Moreover, outside of New York, many counties that are home to big cities include areas that were highly suburban during the Baby Boom. For example, Cook County, IL, which was the most populous county in the U.S. until overtaken Los Angeles County midway during the Baby Boom, includes high-achieving North Shore suburbs such as Wilmette and Northwest suburbs like Northbrook and Barrington. New Trier High School in Winnetka has long been a famous suburban source of movie stars, such as Ralph Bellamy, Charlton Heston, Rock Hudson, Ann-Margaret, and Bruce Dern. But it is in Cook County, so it shows up as urban in this study.
What are now considered Chicago's suburban counties such as DuPage, Kane, and McHenry Counties were, during the Baby Boom, more populated by rural and small town dwellers.
there was another variable that was a strong predictor of Wikipedia entrants per birth: the proportion of immigrants. The greater the percentage of foreign-born residents in an area, the higher the proportion of people born there achieving something notable. If two places have similar urban and college populations, the one with more immigrants will produce more notable Americans. What explains this?
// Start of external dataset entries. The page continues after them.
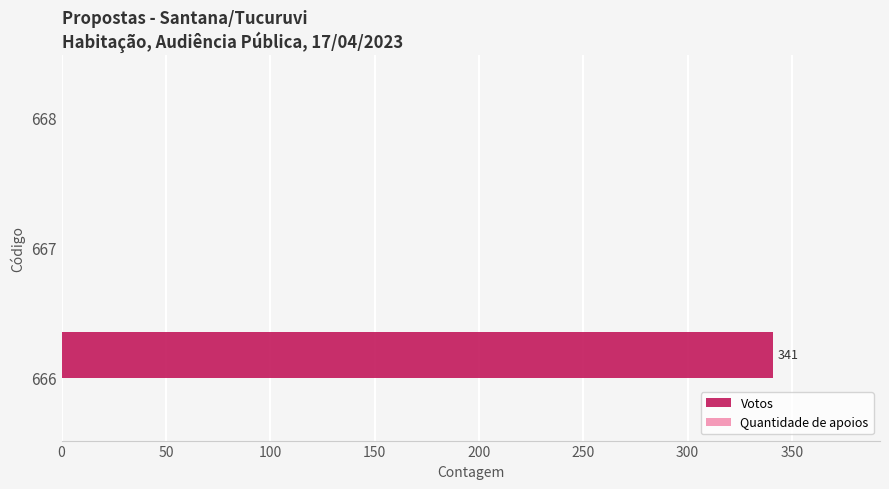

What is the sum of all values?

341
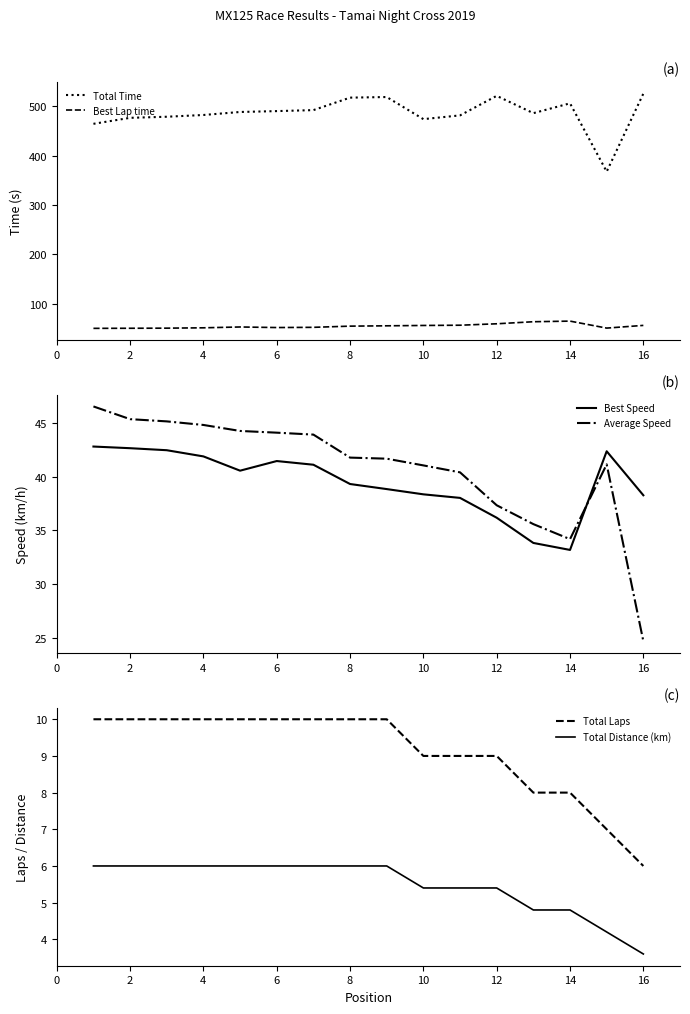

Is it true that Total Distance (km) equals 7.0 at 14?

False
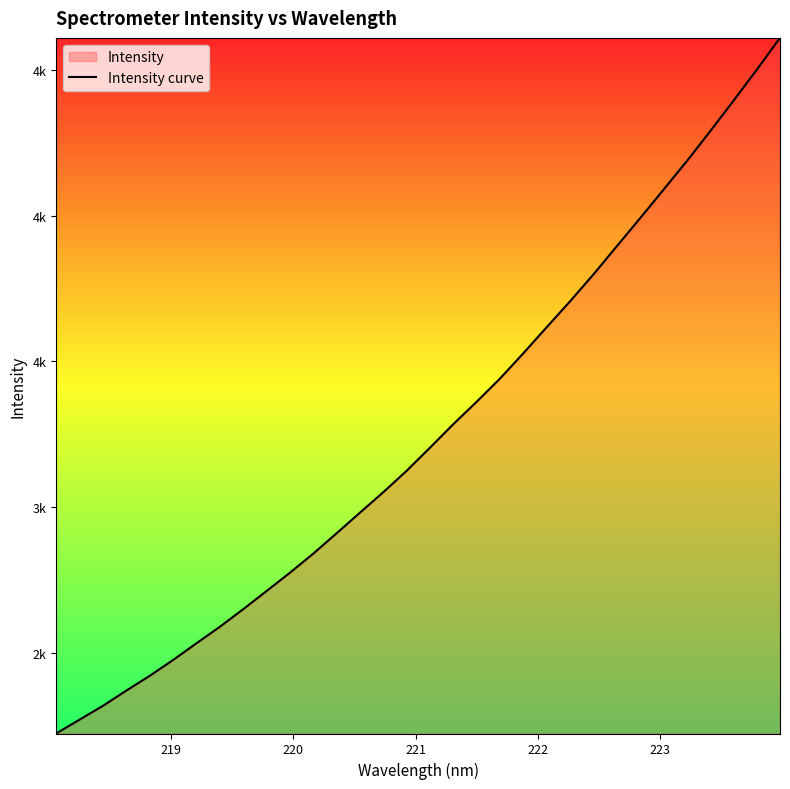

Read the value at 220.

2318.9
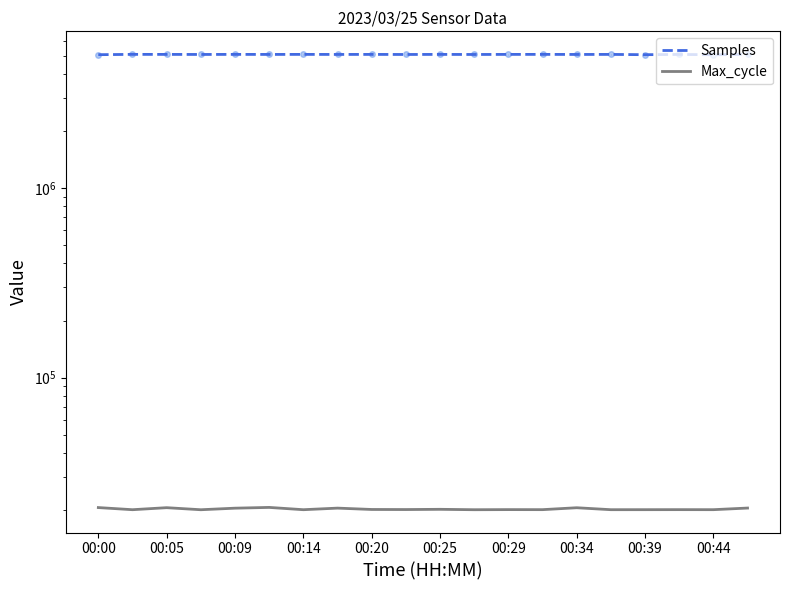

At how many categories does at least one series exceed 1204556?

20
Immigrants go where the money is: e.g., California rather than West Virginia. Los Angeles County has lots of celebrities and lots of immigrant servants who clean up after the celebrities, but over the generations there has been remarkably little overlap between the offspring of the two groups. The number of children of Mexicans in the L.A. entertainment industry, for example, is remarkably low. The last time I checked, the last person of Mexican descent raised in the U.S. to be nominated for an Oscar was in the 1980s. There's such a shortage that I've seen the press try to pass off as kind of Mexican the Weitz Brothers (sons of fashion designer, race car driver, and historian John Weitz).
The notion that immigrants are attracted to where the money is seems to be hard for analysts to grasp. West Virginia increasingly tends to be populated by leftover people who don't have the drive to leave tapped out coal mining towns. West Virginia isn't poor because it doesn't have many immigrants, it doesn't have many immigrants because it's poor.
Similarly, before immigration, California used to have some rich people and a very large middle class. Now it has a lot of extremely rich people, a lot of quite poor people, and a shrunken middle class.
A LOT of it seems to be directly attributable to the children of immigrants. I did an exhaustive search of the biographies of the 100 most famous white baby boomers, according to M.I.T.’s Pantheon project. Most of these were entertainers. At least 13 had foreign-born mothers, including Oliver Stone, Sandra Bullock and Julianne Moore. This rate is more than three times higher than the national average during this period.
Stone, Bullock, and Moore are all offspring of American Army guys. Stone's mother was a French war bride, Moore's father was a colonel who married a girl from Scotland, and Bullock's dad was an opera-loving soldier (or civilian employee of the Army?) from Alabama who married a German singer. That seems pretty idiosyncratic.